**Extrait du document**
Madame Saal, haut fonctionnaire du ministère de la culture a été pénalement poursuivie pour avoir fait supporter au budget de son ministère de l’ordre de 23.000€ de frais de taxis, dans chacun de ses deux emplois successifs qu’elle a occupés d’abord au Centre Pompidou puis à l’INA. Il importe, au surplus, de préciser qu’une partie des frais concerne des trajets effectués par son fils, ses deux filles et sa tante et qu’elle-même disposait d’une voiture et d’un chauffeur.
Dans un entretien dont il a été longuement expliqué qu’il était le premier et serait le seul donné par Madame Saal relativement aux ennuis judiciaires qui ont été les siens, celle-ci, après avoir dénoncé la longueur, la dureté et la violence de l’épreuve qui lui était infligée qualifiée de « peut-être disproportionnée », assurait qu’ayant commis une faute qu’elle avait reconnue, elle l’avait assumée et « payée très cher » et demandait qu’on l’autorise à tourner la page, à clore ce chapitre.
On peut comprendre qu’elle aspire à cela. Pour tous ceux qui ont une certaine responsabilité dans le rendu et l’appréciation de la justice pénale dans ce pays ce serait, cependant, inconséquent tant cette affaire continue à poser de questions.
Il arrive fréquemment qu’on demande à la justice beaucoup plus que ce qu’elle ne peut faire, notamment quand on veut lui faire jouer un rôle d’exorcisme permettant de faire un deuil de faits parfois beaucoup trop anciens et qui de toute façon ne peuvent s’effacer par une simple procédure.
Mais il y a un rôle que la justice pénale peut et doit remplir, c’est un rôle pédagogique amenant, l’auteur des faits, les citoyens et enfin les spécialistes du droit pénal à comprendre comment une affaire a été traitée. Or de ce point de vue l’affaire Saal, dont le jugement n’a pas été compris par son sujet est totalement incompréhensible pour les tiers.
Que les sanctions qui lui ont été infligées n’aient pas été comprises par Madame Saal est évident, au vue de ses déclarations. Celle-ci ayant démontré qu’elle avait quelque mal avec le calcul on ne lui fera pas l’injure supplémentaire de croire qu’elle ne sait pas lire. Et pourtant le texte de l’article 432-15 du Code pénal est lumineux lorsqu’il déclare que : « Le fait, par une personne dépositaire de l’autorité publique ou chargée d’une mission de service public… de … soustraire un acte ou un titre, ou des fonds publics ou privés…ou tout autre objet qui lui a été remis en raison de ses fonctions ou de sa mission, est puni de dix ans d’emprisonnement et d’une amende de 1.000.000€, dont le montant peut être porté au double du produit de l’infraction ». Cet article traduit, en effet, la gravité de l’infraction reprochée qui s’exprime ici moins par la nature ou la valeur des objets détournés (qu’on ne considère éventuellement que pour augmenter l’amende) que par la personnalité de son auteur agent public profitant de sa situation pour soustraire ce qui lui a été confié pour accomplir ladite mission. Ce délit appartient, en effet, à la plus grave des catégories de délits, dix ans d’emprisonnement étant le maximum possible des peines correctionnelles. En outre, l’amende prévue échappe aux règles habituelles de fixation des amendes par le Code pénal (en principe 15.000€ par tranche d’un an d’emprisonnement) pour atteindre 1.000.000€ au lieu des 150.000 qui résulteraient du calcul classique. Enfin, autre marque de sa gravité, elle fait partie des infractions qui peuvent relever de la compétence du Procureur de la République financier.

**Action demandée 1**
Recopiez à l'identique les lignes des entrées depuis leur début jusqu'à la ligne contenant « Software © phpBB Limited », les deux bornes comprises.

**Données présentées**
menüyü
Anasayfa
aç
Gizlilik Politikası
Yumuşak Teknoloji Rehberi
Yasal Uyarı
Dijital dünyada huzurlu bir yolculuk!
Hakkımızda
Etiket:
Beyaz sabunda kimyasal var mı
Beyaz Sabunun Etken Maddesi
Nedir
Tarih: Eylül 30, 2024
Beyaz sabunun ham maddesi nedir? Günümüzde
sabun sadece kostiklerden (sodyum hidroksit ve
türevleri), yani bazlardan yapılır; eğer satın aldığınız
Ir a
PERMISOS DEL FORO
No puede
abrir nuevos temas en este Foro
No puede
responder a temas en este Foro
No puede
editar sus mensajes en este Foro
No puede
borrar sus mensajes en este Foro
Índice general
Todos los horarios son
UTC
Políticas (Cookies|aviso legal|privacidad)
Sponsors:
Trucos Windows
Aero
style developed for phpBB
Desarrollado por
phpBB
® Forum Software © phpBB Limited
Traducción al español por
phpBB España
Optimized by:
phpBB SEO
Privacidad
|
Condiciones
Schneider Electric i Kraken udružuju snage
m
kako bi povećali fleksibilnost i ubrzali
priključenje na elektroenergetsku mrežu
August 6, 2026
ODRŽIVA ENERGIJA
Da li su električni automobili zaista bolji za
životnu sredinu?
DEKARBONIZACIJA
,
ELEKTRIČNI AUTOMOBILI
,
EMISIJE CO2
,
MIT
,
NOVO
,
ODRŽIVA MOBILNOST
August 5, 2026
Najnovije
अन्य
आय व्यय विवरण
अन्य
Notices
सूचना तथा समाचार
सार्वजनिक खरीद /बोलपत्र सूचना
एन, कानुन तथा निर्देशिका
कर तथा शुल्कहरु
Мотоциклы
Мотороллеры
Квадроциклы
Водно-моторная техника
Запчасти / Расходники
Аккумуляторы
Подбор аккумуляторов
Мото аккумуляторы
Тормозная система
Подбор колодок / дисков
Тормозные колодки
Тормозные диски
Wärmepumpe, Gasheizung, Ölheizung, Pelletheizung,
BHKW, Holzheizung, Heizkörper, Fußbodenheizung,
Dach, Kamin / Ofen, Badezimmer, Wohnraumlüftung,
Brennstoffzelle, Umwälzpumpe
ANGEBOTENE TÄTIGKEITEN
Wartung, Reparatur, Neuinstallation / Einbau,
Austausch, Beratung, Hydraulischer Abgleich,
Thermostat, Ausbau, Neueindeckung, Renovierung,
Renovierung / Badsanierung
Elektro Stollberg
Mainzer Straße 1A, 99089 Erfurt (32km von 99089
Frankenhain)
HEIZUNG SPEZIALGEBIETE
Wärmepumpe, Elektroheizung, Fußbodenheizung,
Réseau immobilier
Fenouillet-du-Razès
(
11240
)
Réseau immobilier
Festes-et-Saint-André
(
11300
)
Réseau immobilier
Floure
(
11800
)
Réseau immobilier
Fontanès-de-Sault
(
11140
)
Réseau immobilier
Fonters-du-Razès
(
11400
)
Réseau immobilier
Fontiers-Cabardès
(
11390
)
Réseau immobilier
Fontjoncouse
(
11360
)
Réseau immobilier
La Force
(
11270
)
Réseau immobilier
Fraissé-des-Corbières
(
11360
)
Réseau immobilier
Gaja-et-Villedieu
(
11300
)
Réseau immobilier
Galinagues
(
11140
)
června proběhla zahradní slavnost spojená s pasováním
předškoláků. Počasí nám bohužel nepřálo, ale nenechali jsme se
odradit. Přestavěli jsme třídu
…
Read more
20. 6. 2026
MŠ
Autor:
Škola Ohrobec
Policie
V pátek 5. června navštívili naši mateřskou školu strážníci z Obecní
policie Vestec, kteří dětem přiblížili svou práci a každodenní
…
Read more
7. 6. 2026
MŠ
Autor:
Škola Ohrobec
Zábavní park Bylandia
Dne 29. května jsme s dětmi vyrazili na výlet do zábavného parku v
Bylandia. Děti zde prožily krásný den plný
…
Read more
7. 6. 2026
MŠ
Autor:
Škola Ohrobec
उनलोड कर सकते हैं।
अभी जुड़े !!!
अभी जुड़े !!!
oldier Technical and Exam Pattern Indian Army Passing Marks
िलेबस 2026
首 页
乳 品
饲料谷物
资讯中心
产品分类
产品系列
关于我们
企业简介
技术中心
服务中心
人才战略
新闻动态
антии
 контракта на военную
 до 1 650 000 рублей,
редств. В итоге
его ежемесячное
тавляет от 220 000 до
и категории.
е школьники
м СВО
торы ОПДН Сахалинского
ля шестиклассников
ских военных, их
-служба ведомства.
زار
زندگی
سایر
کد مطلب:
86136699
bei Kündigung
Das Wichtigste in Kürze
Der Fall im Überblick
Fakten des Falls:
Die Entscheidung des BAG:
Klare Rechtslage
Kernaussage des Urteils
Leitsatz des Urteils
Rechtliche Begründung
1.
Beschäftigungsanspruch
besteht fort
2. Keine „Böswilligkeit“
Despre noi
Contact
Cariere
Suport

**Action demandée 2**
Prolongez le texte sur l'affaire Saal au-delà de sa dernière phrase.

**Réponse rédigée 1**
menüyü
Anasayfa
aç
Gizlilik Politikası
Yumuşak Teknoloji Rehberi
Yasal Uyarı
Dijital dünyada huzurlu bir yolculuk!
Hakkımızda
Etiket:
Beyaz sabunda kimyasal var mı
Beyaz Sabunun Etken Maddesi
Nedir
Tarih: Eylül 30, 2024
Beyaz sabunun ham maddesi nedir? Günümüzde
sabun sadece kostiklerden (sodyum hidroksit ve
türevleri), yani bazlardan yapılır; eğer satın aldığınız
Ir a
PERMISOS DEL FORO
No puede
abrir nuevos temas en este Foro
No puede
responder a temas en este Foro
No puede
editar sus mensajes en este Foro
No puede
borrar sus mensajes en este Foro
Índice general
Todos los horarios son
UTC
Políticas (Cookies|aviso legal|privacidad)
Sponsors:
Trucos Windows
Aero
style developed for phpBB
Desarrollado por
phpBB
® Forum Software © phpBB Limited

**Réponse rédigée 2**
Ayant toujours soutenu que l’emprisonnement n’était pas une peine adaptée à ce type de délinquance, nous ne pouvons que déplorer les trois mois d’emprisonnement avec sursis qui ont été infligés à Madame Saal dans une des deux affaires. Cette peine est aussi inadaptée que ridicule. Mais prétendre, comme le dit Madame Saal qu’une condamnation à payer 4500, puis 3000€ est une condamnation excessive nous parait, à l’inverse, ahurissant. Il semble que le minimum que l’on pouvait attendre d’une sanction financière prononcée dans une situation de cet ordre aurait été le montant des fonds détournés, soit entre 50.000 et 60.000€.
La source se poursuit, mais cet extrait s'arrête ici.